The bill, known as “concealed carry” but called “constitutional carry” by supporters, was the first measure signed into law by Gov. Chris Sununu, the state’s first GOP governor in a dozen years.

“I was part of the constitutional carry bill that went through multiple times and was eventually signed into law by Governor Sununu in 2017. And I think that’s very much in line with our state being one of the safest states in the nation,” Hoell said.

He also touted “the education tax credit that we put together during the O’Brien term that is slowly growing and allowing students to have better access to schools is an important piece of legislation.”

“Long-term, I see that (law) take our mediocre school systems and turn them around and putting parents in the driver’s seat to do what’s best for their children,” he said.

As for regrets, Hoell offered that “I wish we had gotten the education savings accounts done this year.”

That bill, which would have created a voucher-like school choice program for some parents, was defeated in the Legislature this spring after numerous revisions and transformations as lawmakers tried to make the numbers work.

“We should have done that and I’m hoping it gets done next term,” he said.

Hoell was one of the conservative ring leaders who a couple of years ago formed the New Hampshire Freedom Caucus.

“It was formed in part because we saw a similar group of like-minded individuals in Congress do the same thing,” Hoell explained. “The U.S. House Freedom Caucus had a great record of doing what was right for the citizens, and so we mimicked their group. Kind of a baby freedom caucus at the state level.”

The group often traded fire with then-House Speaker Shawn Jasper. The Freedom Caucus opposition to the 2017 state budget crafted by the House Finance Committee gave the GOP leadership a black eye, as for the first time in modern history the chamber failed to pass a budget blueprint.

House Majority Leader Dick Hinch, who faced off against Hoell quite often, had kind words for the exiting lawmaker.

“JR brings a lot to the table. He’s very thoughtful and I think his contributions, many of them will be missed,” he said.

Hinch, who’s now running for House speaker, diplomatically added, “He and I had some differences, but his heart is in the right place.”

Hoell said it all came down to keeping promises made on the campaign trail.

“Sometimes that was working with leadership and sometimes that was working in opposition,” he said. “But regardless, it was about keeping our word.”

Moore, state director for the conservative advocacy group Americans for Prosperity, praised Hoell’s willingness to buck the party line.

“He always did a great job of pushing the envelope, which at the first instance might fail, but in the second year or third year it ends up becoming a reality and we saw that a lot with JR’s initiatives. Things that people thought were simply not viable politically ended up becoming viable,” Moore said.

“Leading an effort to take down the state budget is probably the biggest example of something that most people would think is not politically viable. But not only did he do it, he did it in a way that resulted in even greater tax relief on the back end when there finally was a budget. So he had a major impact up here,” Moore added.

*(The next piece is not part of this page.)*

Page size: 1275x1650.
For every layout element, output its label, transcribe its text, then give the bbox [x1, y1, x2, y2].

House Minority Leader Steve Shurleff said he didn’t see eye to eye with Hoell much, noting that “JR would go to the well quite often, and you always knew where he stood on issues.”

But still, the Democrat from Concord said he sometimes found common ground with Hoell.

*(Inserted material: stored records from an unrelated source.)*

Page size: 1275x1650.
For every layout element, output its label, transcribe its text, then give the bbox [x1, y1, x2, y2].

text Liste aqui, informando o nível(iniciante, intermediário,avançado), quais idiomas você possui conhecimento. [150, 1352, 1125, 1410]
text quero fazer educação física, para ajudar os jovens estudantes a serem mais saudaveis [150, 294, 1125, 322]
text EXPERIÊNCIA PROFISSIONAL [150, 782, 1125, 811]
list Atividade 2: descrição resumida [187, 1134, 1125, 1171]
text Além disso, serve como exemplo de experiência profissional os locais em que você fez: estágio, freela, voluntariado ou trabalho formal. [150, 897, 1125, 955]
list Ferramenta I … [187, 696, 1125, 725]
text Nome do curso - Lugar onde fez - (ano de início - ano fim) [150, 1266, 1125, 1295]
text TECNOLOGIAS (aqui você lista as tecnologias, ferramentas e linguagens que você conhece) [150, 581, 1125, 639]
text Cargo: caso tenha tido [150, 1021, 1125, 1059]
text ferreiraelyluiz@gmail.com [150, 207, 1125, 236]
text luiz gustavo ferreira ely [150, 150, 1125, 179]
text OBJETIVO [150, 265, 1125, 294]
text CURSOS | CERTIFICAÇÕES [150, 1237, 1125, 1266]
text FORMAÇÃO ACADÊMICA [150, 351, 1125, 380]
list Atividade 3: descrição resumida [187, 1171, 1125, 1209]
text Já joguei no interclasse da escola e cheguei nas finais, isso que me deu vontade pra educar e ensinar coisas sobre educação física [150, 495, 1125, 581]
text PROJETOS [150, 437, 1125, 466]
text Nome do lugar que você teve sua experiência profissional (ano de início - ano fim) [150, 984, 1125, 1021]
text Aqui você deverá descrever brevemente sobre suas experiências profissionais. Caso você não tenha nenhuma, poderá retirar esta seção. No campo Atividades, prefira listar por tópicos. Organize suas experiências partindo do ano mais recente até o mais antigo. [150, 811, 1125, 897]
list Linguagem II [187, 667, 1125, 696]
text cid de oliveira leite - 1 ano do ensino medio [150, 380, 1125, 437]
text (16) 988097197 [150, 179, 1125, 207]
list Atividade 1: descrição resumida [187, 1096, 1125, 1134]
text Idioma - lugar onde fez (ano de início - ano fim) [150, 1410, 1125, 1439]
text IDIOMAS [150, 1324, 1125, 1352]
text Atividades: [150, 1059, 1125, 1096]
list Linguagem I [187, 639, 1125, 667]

“There were several times that we and JR voted the same way. We would come to the same conclusions but for different reasons,” Shurtleff said. “A lot of times when (Hoell and the Freedom Caucus) would call the Republican leadership to task, we would often agree with them on procedural matters.”

Hoell wouldn’t say what the future holds or whether he’ll consider returning the Legislature down the road.

“I don’t have that magic crystal ball,” he said.

But even if he doesn’t make another run for the State House, that doesn’t mean he’s out of state politics altogether.

“I do know that I care very much what happens with our government, so I will stay involved even if it’s just on the sidelines as an activist,” he said.